On June 18, 2012, the U.S. Supreme Court ruled 5-4 in Christopher v. SmithKlineBeecham Corp., that sales reps for GlaxoSmithKine were not entitled to overtime pay under federal law because they fell within an exemption for “outside sales.”  The majority opinion noted that pharmaceutical reps, who are well-compensated, are not the kind of employees the Fair Labor Standards Act was intended to protect.  The decision relieved the pharmaceutical company from a possible judgment in the billions of dollars, and may be applicable to other industries.

Change to Criminal Background Check Law in Massachusetts

Effective May 4, 2012, Massachusetts law places new obligations on employers’ access to and use of criminal offender record information (“CORI”) of applicants and current employees.  The changes include: 

-employers must have a written CORI policy

-employers must comply with new rules for obtaining CORI information, including a requirement that they provide applicants/employees with copies of their CORI information, and comply with recordkeeping and destruction requirements

-employers must track any CORI information they disseminate

A previous change in the law, effective November 4, 2010, prohibits employers from asking about an applicant’s criminal record on the intial written employment application.

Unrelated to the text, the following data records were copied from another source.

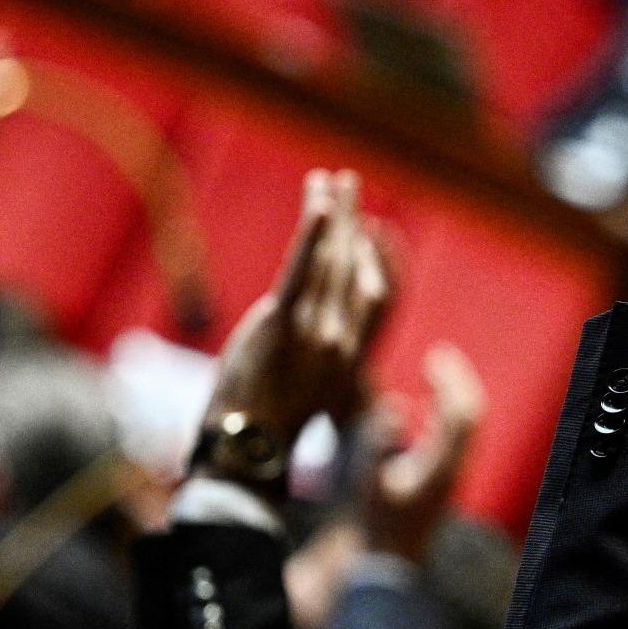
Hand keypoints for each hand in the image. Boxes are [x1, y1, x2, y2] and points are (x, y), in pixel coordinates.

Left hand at [200, 170, 395, 485]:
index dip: (378, 256)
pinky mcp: (282, 323)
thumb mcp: (313, 395)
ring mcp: (315, 330)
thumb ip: (325, 362)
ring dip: (332, 214)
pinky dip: (312, 232)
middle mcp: (343, 340)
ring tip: (331, 180)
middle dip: (353, 221)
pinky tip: (319, 201)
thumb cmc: (272, 428)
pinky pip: (301, 269)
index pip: (378, 295)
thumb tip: (330, 348)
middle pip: (356, 267)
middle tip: (349, 184)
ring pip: (330, 261)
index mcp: (354, 356)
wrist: (249, 449)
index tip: (369, 226)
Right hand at [358, 344, 484, 562]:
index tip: (433, 357)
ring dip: (452, 395)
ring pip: (465, 426)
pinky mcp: (442, 480)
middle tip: (438, 356)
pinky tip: (422, 406)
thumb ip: (378, 441)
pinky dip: (444, 413)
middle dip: (457, 381)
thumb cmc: (375, 524)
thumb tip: (395, 404)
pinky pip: (454, 437)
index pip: (461, 413)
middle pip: (470, 415)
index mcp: (441, 465)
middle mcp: (453, 468)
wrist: (388, 562)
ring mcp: (451, 474)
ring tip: (434, 370)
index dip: (452, 380)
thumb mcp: (369, 482)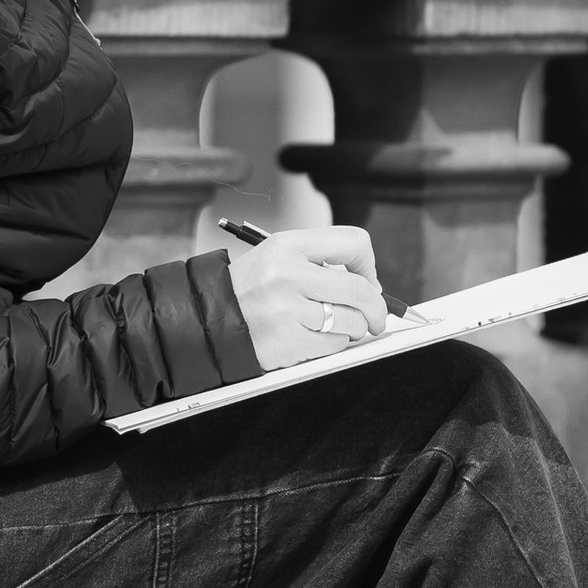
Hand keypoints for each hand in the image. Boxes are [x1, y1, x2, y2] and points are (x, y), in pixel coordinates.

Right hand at [224, 227, 388, 374]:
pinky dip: (334, 344)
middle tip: (377, 315)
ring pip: (351, 321)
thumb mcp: (279, 256)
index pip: (352, 243)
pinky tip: (315, 337)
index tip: (368, 279)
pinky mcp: (288, 342)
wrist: (210, 318)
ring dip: (353, 327)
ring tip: (334, 324)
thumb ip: (321, 262)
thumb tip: (371, 285)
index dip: (368, 263)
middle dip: (376, 307)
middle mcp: (288, 274)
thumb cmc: (251, 288)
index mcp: (287, 246)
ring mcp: (288, 310)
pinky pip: (334, 345)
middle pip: (359, 289)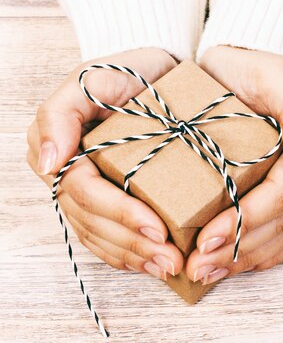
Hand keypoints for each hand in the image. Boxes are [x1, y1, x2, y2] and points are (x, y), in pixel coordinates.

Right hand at [27, 48, 184, 279]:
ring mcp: (90, 192)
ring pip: (102, 238)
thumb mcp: (93, 78)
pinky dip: (133, 255)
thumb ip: (61, 113)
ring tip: (170, 268)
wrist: (159, 74)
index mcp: (61, 151)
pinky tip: (156, 265)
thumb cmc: (128, 73)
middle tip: (172, 259)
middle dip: (133, 245)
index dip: (119, 214)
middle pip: (95, 223)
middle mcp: (70, 177)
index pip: (85, 193)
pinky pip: (111, 238)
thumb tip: (49, 162)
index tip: (156, 228)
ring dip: (135, 258)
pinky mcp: (111, 201)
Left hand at [187, 46, 282, 283]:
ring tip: (206, 274)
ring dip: (246, 260)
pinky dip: (259, 256)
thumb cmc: (250, 68)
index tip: (207, 239)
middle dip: (240, 249)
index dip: (247, 221)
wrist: (238, 67)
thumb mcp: (274, 76)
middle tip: (197, 266)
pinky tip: (231, 267)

Supreme Court upholds personal injury arbitration agreements

On February 21, 2012, the U.S. Supreme Court decided in Marmet Health Care Center v. Brown that a state may not categorically prohibit agreements to arbitrate personal injury or wrongful death claims against nursing homes.  There, the Supreme Court of West Virigina held that such agreements were unenforceable as a matter of public policy.  The U.S. Supreme Court vacated the decision, concluding that the state’s public policy was preempted by the Federal Arbitration Act.